C.S. Lewis didn't write Alice in Wonderland, Lewis Caroll did.


----------



## krazyklassykat (Dec 13, 2005)

Have you heard of the Pendragon series?  It's pretty good.  _The Never War_ has an extraordinary blend of reality and fantasy.  It may use the cliche of time travel, but it definitely brings a creative aspect to it.


----------



## VinrAlfakyn (Dec 13, 2005)

krazyklassykat said:
			
		

> Have you heard of the Pendragon series?  It's pretty good.



Which Pendragon series do you mean? I've heard of different ones.


----------



## krazyklassykat (Dec 13, 2005)

Umm... wow I haven't heard of more than one.  And unfortunately, I can't recall the author... Well, the one with.. you know, _The Never War_ in it.


----------



## VinrAlfakyn (Dec 14, 2005)

Taliesin is a very good book. It's the first in a series by Stephen R. Lawhead. The series is an King Arthur series, but this first one deals with Merlin's parents and how they met. Unfortunately I haven't read any others because I don't have any others, but they're on my Christmas list. :grin:

Btw, this series is also known as the Pendragon series.


----------



## revelation_22-20 (Dec 21, 2005)

Dragon Rider is YA and very good at that.


----------



## bobothegoat (Dec 21, 2005)

Shawn said:
			
		

> Ha! Finally, no one mentions Harry Potter in a fantasy discussion.



So much for that :roll:


----------



## kittyjan (Dec 21, 2005)

krazyklassykat said:
			
		

> Umm... wow I haven't heard of more than one. And unfortunately, I can't recall the author... Well, the one with.. you know, _The Never War_ in it.


 
The authors name is D.J. MacHale.:read:


----------



## kittyjan (Dec 21, 2005)

Robin McKinley is good. I like her book called "The Blue Sword".


----------



## VinrAlfakyn (Dec 24, 2005)

I liked her book "Spindle's End"


----------



## Jman4201 (Dec 25, 2005)

*Robin Hobb*

She's the one that does the Shiptraders trilogy right?  I read those and they were really awesome, the way the ships were alive (I love sailing and tall ships anyways, I've read all of the Hornblower books and a lot of O'briens books)  They were good books.


----------



## Wisp (Apr 8, 2006)

Anything Garth Nix would do. He writes very similar to that of the Bartimaeus trilogy. All of them arn't that dark, except for Shade's Children (which is definately the best, and should be read by anyone)


----------



## J. Bryan Shoup (Apr 15, 2006)

Shawn said:
			
		

> Ha! Finally, no one mentions Harry Potter in a fantasy discussion.

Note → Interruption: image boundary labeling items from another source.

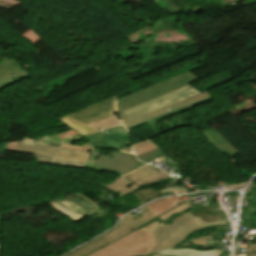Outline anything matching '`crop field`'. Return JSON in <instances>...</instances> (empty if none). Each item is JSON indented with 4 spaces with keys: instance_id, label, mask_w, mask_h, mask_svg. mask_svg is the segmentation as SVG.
Segmentation results:
<instances>
[{
    "instance_id": "22",
    "label": "crop field",
    "mask_w": 256,
    "mask_h": 256,
    "mask_svg": "<svg viewBox=\"0 0 256 256\" xmlns=\"http://www.w3.org/2000/svg\"><path fill=\"white\" fill-rule=\"evenodd\" d=\"M135 155L140 154L142 152L151 150L156 148L157 146L150 140H143L138 143L132 144Z\"/></svg>"
},
{
    "instance_id": "18",
    "label": "crop field",
    "mask_w": 256,
    "mask_h": 256,
    "mask_svg": "<svg viewBox=\"0 0 256 256\" xmlns=\"http://www.w3.org/2000/svg\"><path fill=\"white\" fill-rule=\"evenodd\" d=\"M109 243L108 241H106L104 238L99 237L91 242H89L88 244L84 245L83 247L71 252L70 254L66 255V256H85L89 253H91L92 251L102 247L103 245Z\"/></svg>"
},
{
    "instance_id": "24",
    "label": "crop field",
    "mask_w": 256,
    "mask_h": 256,
    "mask_svg": "<svg viewBox=\"0 0 256 256\" xmlns=\"http://www.w3.org/2000/svg\"><path fill=\"white\" fill-rule=\"evenodd\" d=\"M213 234H214V231L198 235V236L193 237L192 239H190V241L188 243H186L182 246H188V245L204 246V245H206L205 241L207 239H212L213 238ZM209 236H211V238H209Z\"/></svg>"
},
{
    "instance_id": "32",
    "label": "crop field",
    "mask_w": 256,
    "mask_h": 256,
    "mask_svg": "<svg viewBox=\"0 0 256 256\" xmlns=\"http://www.w3.org/2000/svg\"><path fill=\"white\" fill-rule=\"evenodd\" d=\"M253 193H255V194H256V190H255V191H253Z\"/></svg>"
},
{
    "instance_id": "13",
    "label": "crop field",
    "mask_w": 256,
    "mask_h": 256,
    "mask_svg": "<svg viewBox=\"0 0 256 256\" xmlns=\"http://www.w3.org/2000/svg\"><path fill=\"white\" fill-rule=\"evenodd\" d=\"M201 132L210 142V144L215 149H217L221 154L234 156L239 153L242 156V154L229 141H227L216 129Z\"/></svg>"
},
{
    "instance_id": "15",
    "label": "crop field",
    "mask_w": 256,
    "mask_h": 256,
    "mask_svg": "<svg viewBox=\"0 0 256 256\" xmlns=\"http://www.w3.org/2000/svg\"><path fill=\"white\" fill-rule=\"evenodd\" d=\"M226 252L227 251L225 250L199 251L196 249L181 248V249L164 250L155 254H163V255H170V256H224Z\"/></svg>"
},
{
    "instance_id": "5",
    "label": "crop field",
    "mask_w": 256,
    "mask_h": 256,
    "mask_svg": "<svg viewBox=\"0 0 256 256\" xmlns=\"http://www.w3.org/2000/svg\"><path fill=\"white\" fill-rule=\"evenodd\" d=\"M198 92L193 88L190 84H187L183 87H180L176 90H173L169 93L161 95L157 98H154L145 103L139 104L127 110L119 112V116L122 122L127 121L129 119L138 117L140 115L152 112L154 110L160 109L162 107L173 104L177 101L190 97L192 95L197 94Z\"/></svg>"
},
{
    "instance_id": "3",
    "label": "crop field",
    "mask_w": 256,
    "mask_h": 256,
    "mask_svg": "<svg viewBox=\"0 0 256 256\" xmlns=\"http://www.w3.org/2000/svg\"><path fill=\"white\" fill-rule=\"evenodd\" d=\"M153 247L151 233L141 227L87 256H131L148 252Z\"/></svg>"
},
{
    "instance_id": "7",
    "label": "crop field",
    "mask_w": 256,
    "mask_h": 256,
    "mask_svg": "<svg viewBox=\"0 0 256 256\" xmlns=\"http://www.w3.org/2000/svg\"><path fill=\"white\" fill-rule=\"evenodd\" d=\"M132 157H134L133 154L121 151L112 152L108 155H99L92 169L123 175L145 164L138 160L129 161L128 159Z\"/></svg>"
},
{
    "instance_id": "20",
    "label": "crop field",
    "mask_w": 256,
    "mask_h": 256,
    "mask_svg": "<svg viewBox=\"0 0 256 256\" xmlns=\"http://www.w3.org/2000/svg\"><path fill=\"white\" fill-rule=\"evenodd\" d=\"M119 123H121V122H120L119 117L116 113V114L108 116L104 119H101V120H99L95 123H92L88 126H90V127H109V126H115Z\"/></svg>"
},
{
    "instance_id": "1",
    "label": "crop field",
    "mask_w": 256,
    "mask_h": 256,
    "mask_svg": "<svg viewBox=\"0 0 256 256\" xmlns=\"http://www.w3.org/2000/svg\"><path fill=\"white\" fill-rule=\"evenodd\" d=\"M212 209L213 205L206 206L202 210L189 211L187 212L189 215L185 213L167 225L155 221L146 226L145 228L153 234L155 247L149 253L134 256H147L164 249L174 248L178 243L183 242L189 233L221 224V216L212 212Z\"/></svg>"
},
{
    "instance_id": "23",
    "label": "crop field",
    "mask_w": 256,
    "mask_h": 256,
    "mask_svg": "<svg viewBox=\"0 0 256 256\" xmlns=\"http://www.w3.org/2000/svg\"><path fill=\"white\" fill-rule=\"evenodd\" d=\"M164 154L165 153L162 152L159 148H156V149H153L151 151H148V152L142 153L140 155H137L136 157L139 160L148 163V162H150V161H152V160H154V159H156V158H158V157H160Z\"/></svg>"
},
{
    "instance_id": "30",
    "label": "crop field",
    "mask_w": 256,
    "mask_h": 256,
    "mask_svg": "<svg viewBox=\"0 0 256 256\" xmlns=\"http://www.w3.org/2000/svg\"><path fill=\"white\" fill-rule=\"evenodd\" d=\"M178 183H176L175 181H172V182H168L167 185H165L166 187L169 186V185H177Z\"/></svg>"
},
{
    "instance_id": "33",
    "label": "crop field",
    "mask_w": 256,
    "mask_h": 256,
    "mask_svg": "<svg viewBox=\"0 0 256 256\" xmlns=\"http://www.w3.org/2000/svg\"><path fill=\"white\" fill-rule=\"evenodd\" d=\"M254 256H256V254Z\"/></svg>"
},
{
    "instance_id": "28",
    "label": "crop field",
    "mask_w": 256,
    "mask_h": 256,
    "mask_svg": "<svg viewBox=\"0 0 256 256\" xmlns=\"http://www.w3.org/2000/svg\"><path fill=\"white\" fill-rule=\"evenodd\" d=\"M256 209L248 206V208L245 210L244 214H245V217L246 216H250L252 214L253 211H255ZM256 213V212H255Z\"/></svg>"
},
{
    "instance_id": "2",
    "label": "crop field",
    "mask_w": 256,
    "mask_h": 256,
    "mask_svg": "<svg viewBox=\"0 0 256 256\" xmlns=\"http://www.w3.org/2000/svg\"><path fill=\"white\" fill-rule=\"evenodd\" d=\"M212 98L207 92L197 94L168 107L124 122L123 125L129 129L147 122L156 135L159 136L186 125L187 122L180 113L209 102Z\"/></svg>"
},
{
    "instance_id": "8",
    "label": "crop field",
    "mask_w": 256,
    "mask_h": 256,
    "mask_svg": "<svg viewBox=\"0 0 256 256\" xmlns=\"http://www.w3.org/2000/svg\"><path fill=\"white\" fill-rule=\"evenodd\" d=\"M115 112L116 110H115V96H114L100 103H97L95 105L82 109L78 112L70 114L68 115V117L88 125L94 121H97Z\"/></svg>"
},
{
    "instance_id": "12",
    "label": "crop field",
    "mask_w": 256,
    "mask_h": 256,
    "mask_svg": "<svg viewBox=\"0 0 256 256\" xmlns=\"http://www.w3.org/2000/svg\"><path fill=\"white\" fill-rule=\"evenodd\" d=\"M89 154L90 153L88 152L74 151L62 147L51 164L66 167L83 168Z\"/></svg>"
},
{
    "instance_id": "16",
    "label": "crop field",
    "mask_w": 256,
    "mask_h": 256,
    "mask_svg": "<svg viewBox=\"0 0 256 256\" xmlns=\"http://www.w3.org/2000/svg\"><path fill=\"white\" fill-rule=\"evenodd\" d=\"M103 186H105L110 191L121 192V196H123L126 193H131L132 191L140 188L139 186L133 184L131 181H128L123 177Z\"/></svg>"
},
{
    "instance_id": "21",
    "label": "crop field",
    "mask_w": 256,
    "mask_h": 256,
    "mask_svg": "<svg viewBox=\"0 0 256 256\" xmlns=\"http://www.w3.org/2000/svg\"><path fill=\"white\" fill-rule=\"evenodd\" d=\"M194 208H195V207H194L192 201H190V202L187 201V202H185V203L179 205L178 207L174 208V209L171 210L170 212L168 211L169 213H167V214H165V215L159 217V219L163 221V220H166L167 218H169L168 216H170V215L173 214V213L182 214V213H184V212H186V211H188V210H192V209H194Z\"/></svg>"
},
{
    "instance_id": "14",
    "label": "crop field",
    "mask_w": 256,
    "mask_h": 256,
    "mask_svg": "<svg viewBox=\"0 0 256 256\" xmlns=\"http://www.w3.org/2000/svg\"><path fill=\"white\" fill-rule=\"evenodd\" d=\"M128 180H131L133 183L141 186L153 181L162 180L166 178H170L169 176L158 172L148 166H143L125 176Z\"/></svg>"
},
{
    "instance_id": "27",
    "label": "crop field",
    "mask_w": 256,
    "mask_h": 256,
    "mask_svg": "<svg viewBox=\"0 0 256 256\" xmlns=\"http://www.w3.org/2000/svg\"><path fill=\"white\" fill-rule=\"evenodd\" d=\"M245 249H246L247 251H244V253H245L247 256H251V255L255 254V253H256V243L245 247Z\"/></svg>"
},
{
    "instance_id": "11",
    "label": "crop field",
    "mask_w": 256,
    "mask_h": 256,
    "mask_svg": "<svg viewBox=\"0 0 256 256\" xmlns=\"http://www.w3.org/2000/svg\"><path fill=\"white\" fill-rule=\"evenodd\" d=\"M28 76L31 75L14 58L0 61V90Z\"/></svg>"
},
{
    "instance_id": "19",
    "label": "crop field",
    "mask_w": 256,
    "mask_h": 256,
    "mask_svg": "<svg viewBox=\"0 0 256 256\" xmlns=\"http://www.w3.org/2000/svg\"><path fill=\"white\" fill-rule=\"evenodd\" d=\"M61 120H63L66 124H68L69 126H71L73 129H75L82 137H85L87 135L99 132L98 129H94V128H90L84 125H81L79 123H76L70 119H68L67 117H62L60 118Z\"/></svg>"
},
{
    "instance_id": "9",
    "label": "crop field",
    "mask_w": 256,
    "mask_h": 256,
    "mask_svg": "<svg viewBox=\"0 0 256 256\" xmlns=\"http://www.w3.org/2000/svg\"><path fill=\"white\" fill-rule=\"evenodd\" d=\"M141 209L143 211L133 216L131 214L125 216L119 226L113 229L114 231L104 235L103 237L111 242L156 217L146 206Z\"/></svg>"
},
{
    "instance_id": "4",
    "label": "crop field",
    "mask_w": 256,
    "mask_h": 256,
    "mask_svg": "<svg viewBox=\"0 0 256 256\" xmlns=\"http://www.w3.org/2000/svg\"><path fill=\"white\" fill-rule=\"evenodd\" d=\"M190 71L117 100V112L197 80Z\"/></svg>"
},
{
    "instance_id": "29",
    "label": "crop field",
    "mask_w": 256,
    "mask_h": 256,
    "mask_svg": "<svg viewBox=\"0 0 256 256\" xmlns=\"http://www.w3.org/2000/svg\"><path fill=\"white\" fill-rule=\"evenodd\" d=\"M248 199H252L256 202V195L252 194L248 197Z\"/></svg>"
},
{
    "instance_id": "6",
    "label": "crop field",
    "mask_w": 256,
    "mask_h": 256,
    "mask_svg": "<svg viewBox=\"0 0 256 256\" xmlns=\"http://www.w3.org/2000/svg\"><path fill=\"white\" fill-rule=\"evenodd\" d=\"M50 206L76 223L98 208L79 194L51 200Z\"/></svg>"
},
{
    "instance_id": "31",
    "label": "crop field",
    "mask_w": 256,
    "mask_h": 256,
    "mask_svg": "<svg viewBox=\"0 0 256 256\" xmlns=\"http://www.w3.org/2000/svg\"><path fill=\"white\" fill-rule=\"evenodd\" d=\"M228 254V253H227ZM227 254L225 255V256H227ZM152 256H162V255H155V254H153Z\"/></svg>"
},
{
    "instance_id": "17",
    "label": "crop field",
    "mask_w": 256,
    "mask_h": 256,
    "mask_svg": "<svg viewBox=\"0 0 256 256\" xmlns=\"http://www.w3.org/2000/svg\"><path fill=\"white\" fill-rule=\"evenodd\" d=\"M178 198L171 199V197L157 200L151 204L146 205L156 216L164 213L170 208L179 204Z\"/></svg>"
},
{
    "instance_id": "25",
    "label": "crop field",
    "mask_w": 256,
    "mask_h": 256,
    "mask_svg": "<svg viewBox=\"0 0 256 256\" xmlns=\"http://www.w3.org/2000/svg\"><path fill=\"white\" fill-rule=\"evenodd\" d=\"M150 188H151V187H150ZM150 188H146V189H144V190H142V189L136 190V191L133 192V194H134L136 197H138L139 200L142 202V201H144V200H146V199H148V198H151V197H153V196H155V195H157V194L162 193V190L156 192V191H153V190L150 189Z\"/></svg>"
},
{
    "instance_id": "10",
    "label": "crop field",
    "mask_w": 256,
    "mask_h": 256,
    "mask_svg": "<svg viewBox=\"0 0 256 256\" xmlns=\"http://www.w3.org/2000/svg\"><path fill=\"white\" fill-rule=\"evenodd\" d=\"M24 153L34 154L36 162L50 164L61 147L24 139L19 144Z\"/></svg>"
},
{
    "instance_id": "26",
    "label": "crop field",
    "mask_w": 256,
    "mask_h": 256,
    "mask_svg": "<svg viewBox=\"0 0 256 256\" xmlns=\"http://www.w3.org/2000/svg\"><path fill=\"white\" fill-rule=\"evenodd\" d=\"M18 142H11V143H5V150L7 151H12V152H17V153H23L19 147H18Z\"/></svg>"
}]
</instances>
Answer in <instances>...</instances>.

Why would non-fiction come up in a fantasy genre discussion?

ANTI-MUGGLE CORPS MARCH FORWARD! SIEG HEIL!


----------



## Saint Chains (Apr 15, 2006)

I strongy recommend Steven Erikson's 'Malazan Book of the Fallen' series.  Incredible stuff.  The first book is called 'Gardens of the Moon'.  At first it may seem a little confusing and overwhelming, but stick with it because it's worth it.


----------



## lucyknickleback (Apr 15, 2006)

The Charmed Series is brilliant- watch the TV series as well!


----------



## Shancus (Apr 17, 2006)

My favourite fantasy book is The Black Magician Trilogy by Trudi Canavan, it's for young adults so of course it would appeal to me, but I feel it was for adults aswell. I thoroughly enjoyed it though and I'd fully recommend it to anyone !


----------



## kittyjan (Apr 17, 2006)

This has probley already been said but I'll say it anyways. 
Inkheart by Cornelia Funke. That's my favorite.


----------



## kittyjan (Apr 17, 2006)

Inkspell is my next favorite by her.


----------



## WriteStuff (Apr 18, 2006)

Wow...lot's of good suggestions here.  I would say the Lord of the Rings by J.R.R. Tolkien if you haven't read it.  It has a broad and sweeping storyline but it isn't incredibly huge unless you read his other books and get into the history of Middle-Earth.

Like several others I recommend the Wheel of Time by Robert Jordan _only_ if you are ready for a broad sweeping plot with many characters, a rich history, fully fleshed out world and characters, etc.  There are eleven books with a prequel and the final book is due in another year or two.  A glossary is included in each book to help you keep track of everyone.

Another good series is the Sword of Truth by Terry Goodkind.  This is another broad sweeping Wheel of Time sort of series but it is not quite as complicated.  I will warn that this one gets violent at times.  This is however a satisfying series with 9 books, the tenth scheduled for release this summer and the eleventh (and final) soon after.

Happy reading.


----------



## Writer'sSoul (Apr 20, 2006)

The Inheritance Trilogy; Eragon and Eldest. (The third and final is in the makes)

Monika


----------